I have billions of measurements for two values, x
and y
. This is too large to operate on the raw data, so I'm representing them as a frequency table. I have one row for each unique combination of x
value and y
value, and a variable freq
showing how many data points had that combination of values.
If I want to estimate the relationship between x and y, I can do: lm(y ~ x, data=df, weights=df$freq)
. I've tested this and it gives accurate parameter estimates, but the wrong t
value. It's still treating each row as one observation, so the degrees of freedom are much smaller than they should be.

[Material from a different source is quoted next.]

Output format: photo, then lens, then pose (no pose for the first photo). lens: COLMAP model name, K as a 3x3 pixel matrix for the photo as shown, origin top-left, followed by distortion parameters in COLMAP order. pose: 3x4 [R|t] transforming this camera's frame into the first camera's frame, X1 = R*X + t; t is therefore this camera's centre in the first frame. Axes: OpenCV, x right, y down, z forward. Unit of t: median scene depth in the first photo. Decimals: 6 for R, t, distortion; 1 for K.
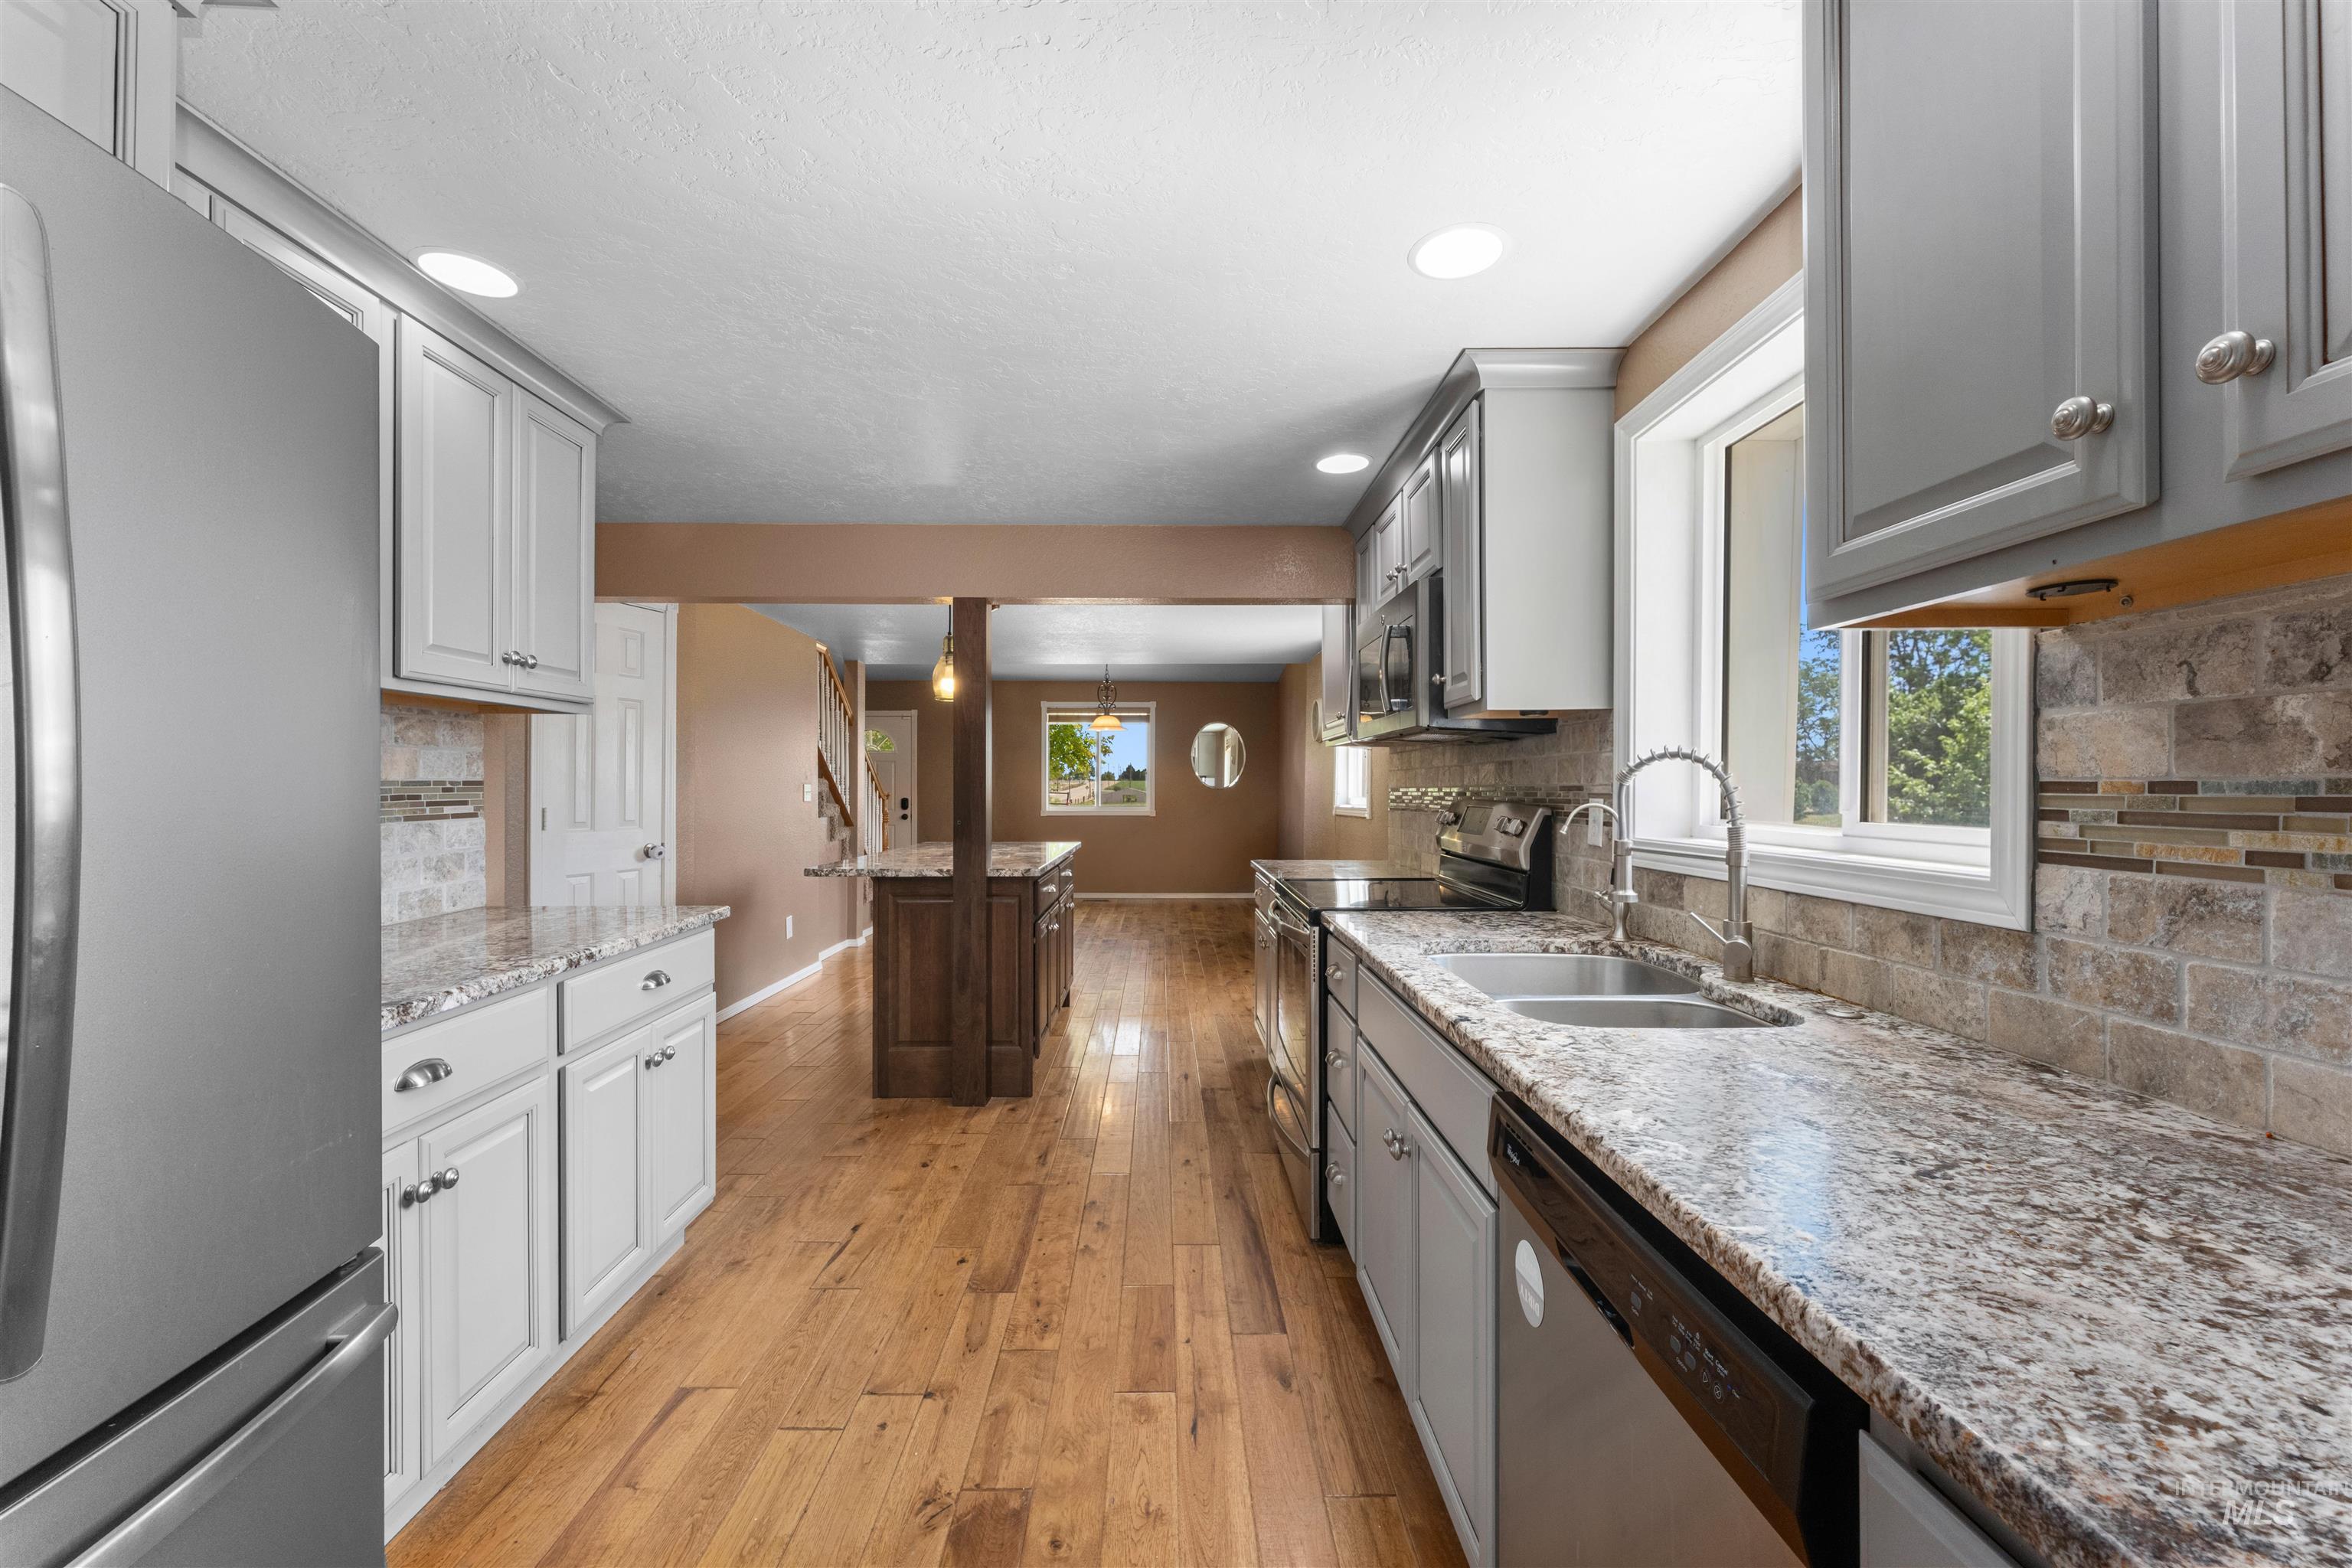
lens RADIAL K [[946.9, 0, 1169.2], [0, 946.9, 793.5], [0, 0, 1]] dist [0.002295, -0.001212]
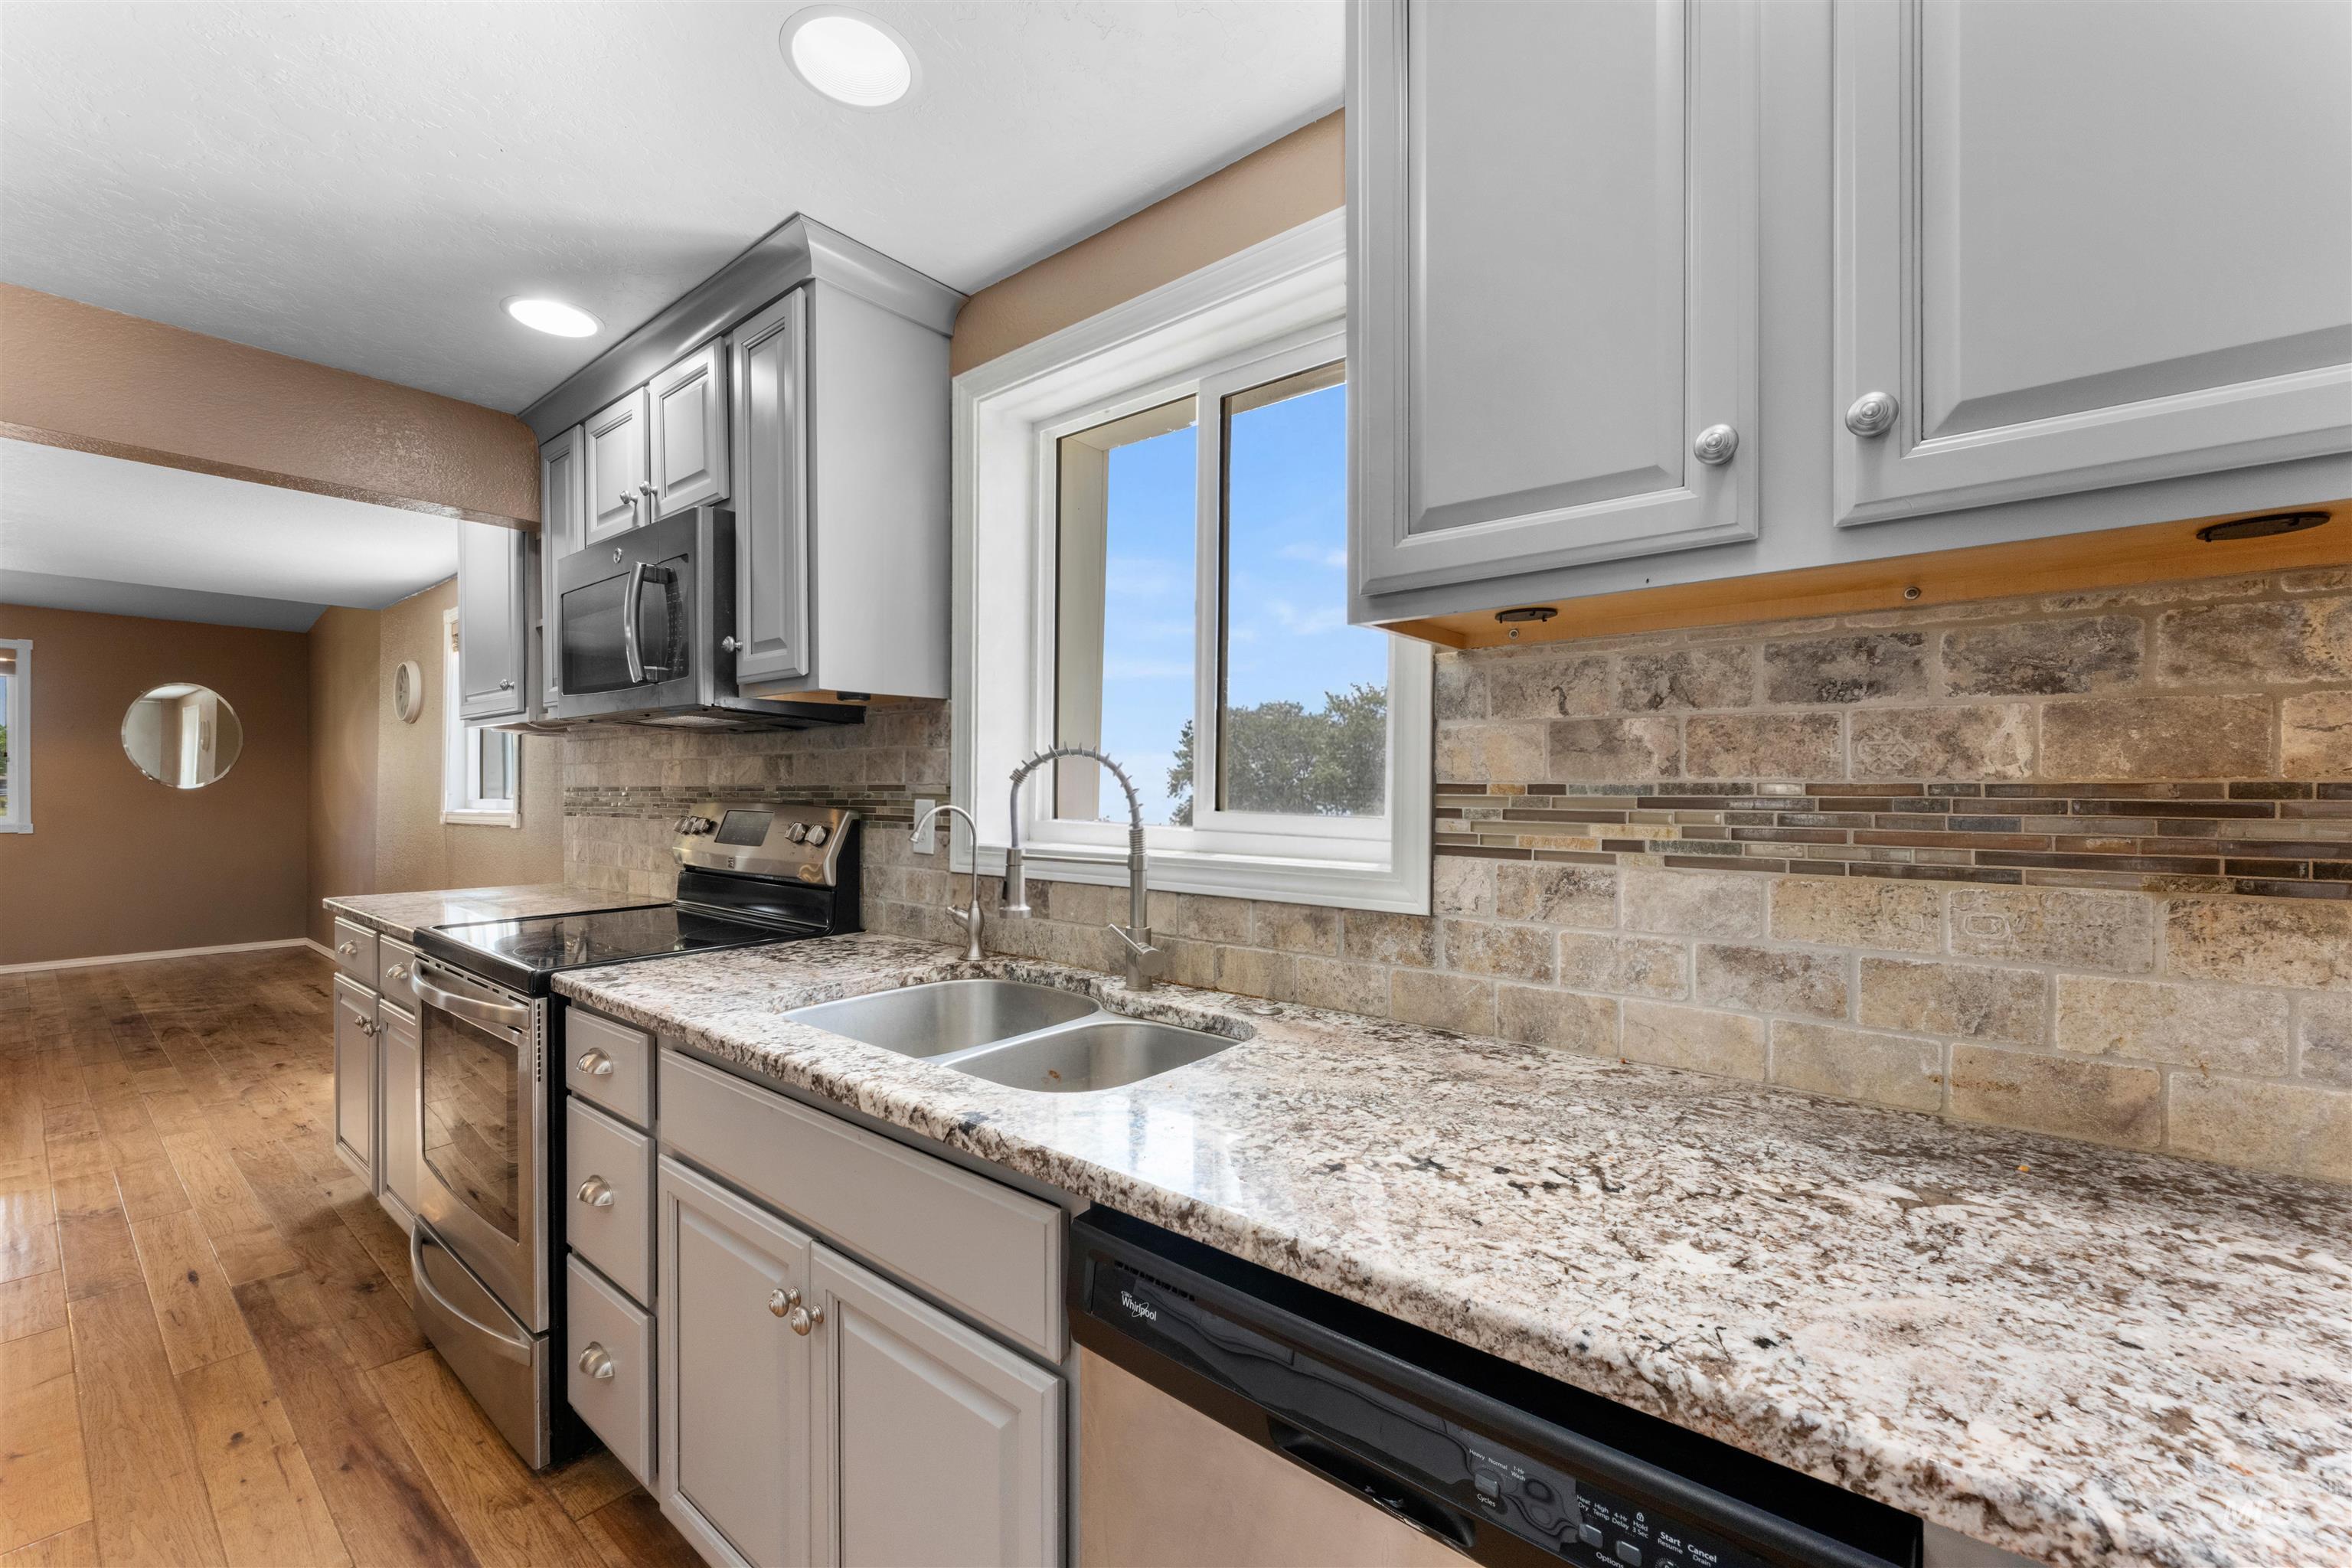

- Is there a way to run analyses that treats each row as the appropriate number of records?
- Are there generalizable tools for having R operate on a frequency table as if it were a raw dataset?
note: this question shows how to recreate the raw data, but my raw data is unmanagably large, which is why I'm using a frequency table in the first place.
example
# This dataset has a negative correlation between x and y:
library(dplyr)
raw_data<-data.frame(
x=rep(c(1,1,1,1,1,2,2,2,2,2,3,3,3,3,3,4,4,4,4,4), 100),
y=rep(c(5,5,5,5,1,4,4,4,4,1,3,3,3,3,7,2,2,2,2,8), 100)
)
lm_raw<-lm(x ~ y, data=raw_data)
summary(lm_raw)[c("coefficients", "df")]
# Let's say instead I have a have a summary dataset that has the frequency for each x-y pair:
freq_data <- raw_data %>% group_by(x,y) %>% summarise(freq=n())
# Analyze and weight by frequency. Parameter estimates are right but the t value is wrong:
lm_freq<-lm(x ~ y, data=summh, weights=summh$freq)
summary(lm_freq)$coefficients
# ... because it's treating this as 8 data points instead of thousands
summary(lm_freq)$df